Features in machine learning are signals containing information about a measurable property of the system being observed.
It is difficult to use raw sensor data in machine-learning. The data may be too much: the refrigerator, for example, uses an AC compressor and is connected to a 60 Hz power supply. The Nyquist-Shannon sampling theorem says that to recover the 60 Hz, one has to sample at at-least 120 Hz. In reality, most engineers over-sample in an attempt to capture higher frequencies that would preserve transients in the signal. In the refrigeration case-study, the sampling rate is 500 Hz which means that at every 2 ms there is a new data point. Even at this modest sampling frequency it may be computationally hard to apply the classification or regression formula. We are only interested in algorithms that can compute diagnosis at real-time. Summarizing the signals over time-windows solves the computational difficulty problem.
Another reason for using features is that classification and regression machine-learning formulas are typically not good enough to capture the complex physics of the devices we are trying to diagnose. Manually constructing features is bridging physics and model-based reasoning and machine learning. We can actually "hide" a fully-fledged model-based diagnosis engine as a feature. This feature will directly compute if the device is failing and then there is no work for the classifier to determine the state of the system.
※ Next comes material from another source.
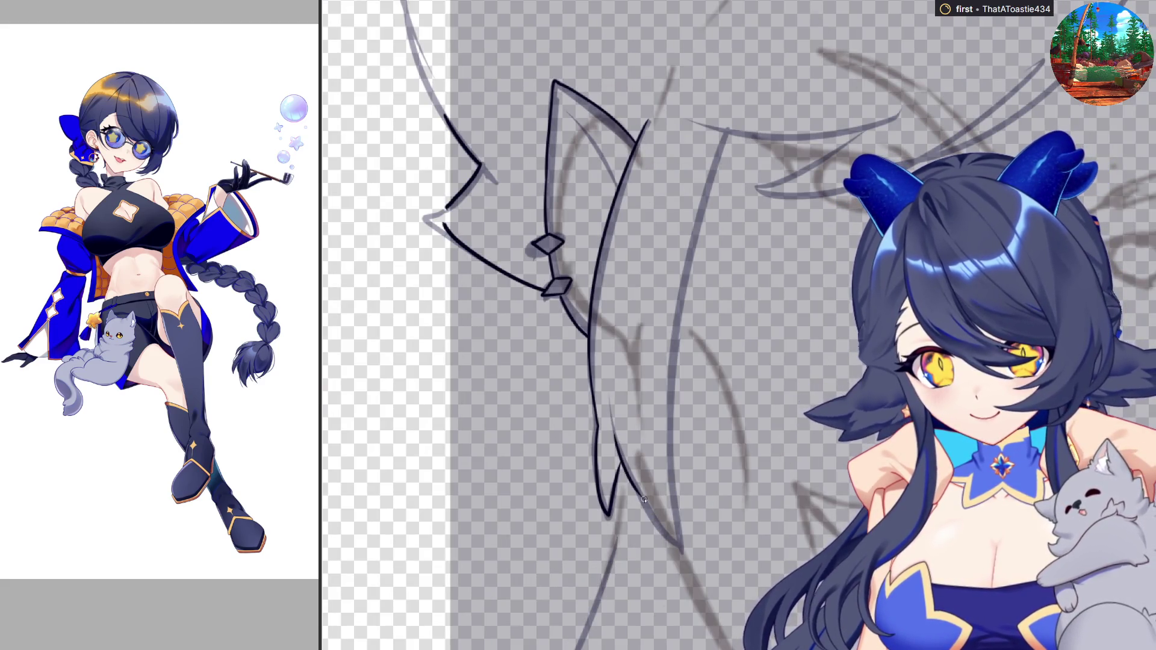
drag(640, 494, 671, 464)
Table 1 shows the types of features that are used for diagnosing the refrigerator. They are all computed for a sliding window of samples. The first four features are simply common sliding-window descriptive statistics. The fifth one is the first derivative of temperature (of course, first a low-pass filter with a cut-off frequency of 1 mHz is used to smooth the original signal). The last feature is the product of two signals. Notice that after computing derivatives or products, it is necessary to again compute descriptive statistics (minimum, maximum, mean, and standard deviation) over a sliding window.
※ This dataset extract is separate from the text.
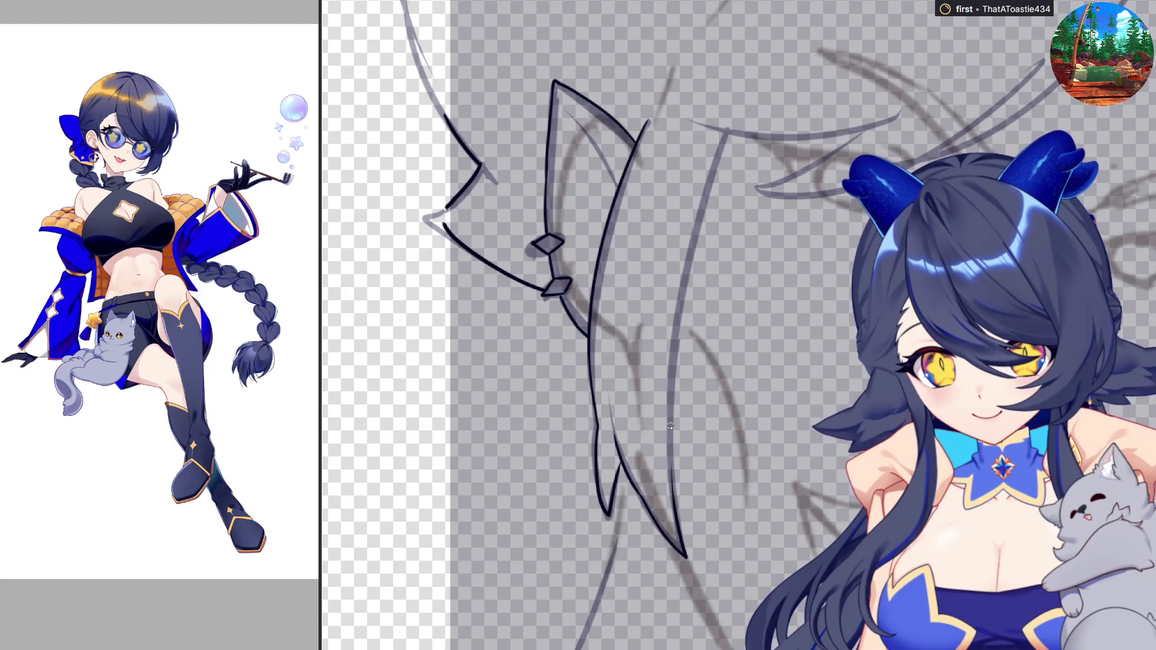
Flip the view back and forth to check the ear linework
key(h)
In the case of the thermostat only the present value of the thermostat at the time of diagnosis is used. This approach does not use all thermostat information. To use all information it is possible to compute a feature that shows when was the last thermostat transition. Somewhat surprisingly, this feature not only does not help with any of the classifiers we have tried, its inclusion significantly decreases the isolation accuracy.
How is the length of the sliding window determined? A more advanced approach would be to use intelligent segmentation instead of a sliding window, however segmentation implies making a step toward computing a diagnosis which imposes a bootstrapping problem. In our study we just take a range of sliding window lengths and we compute a large number of features. We also compute the product of all possible temperature pairs. This results in a large number of features: 10 681, to be precise.
Figure 1 shows the features computed from one temperature sensor for a fixed sliding window size of 30 min.
Machine learning often normalizes the feature ranges by multiplying them with suitable constants. Experiments showed that this does not help the accuracy of classification in the case of the refrigerator and we use the features without scaling.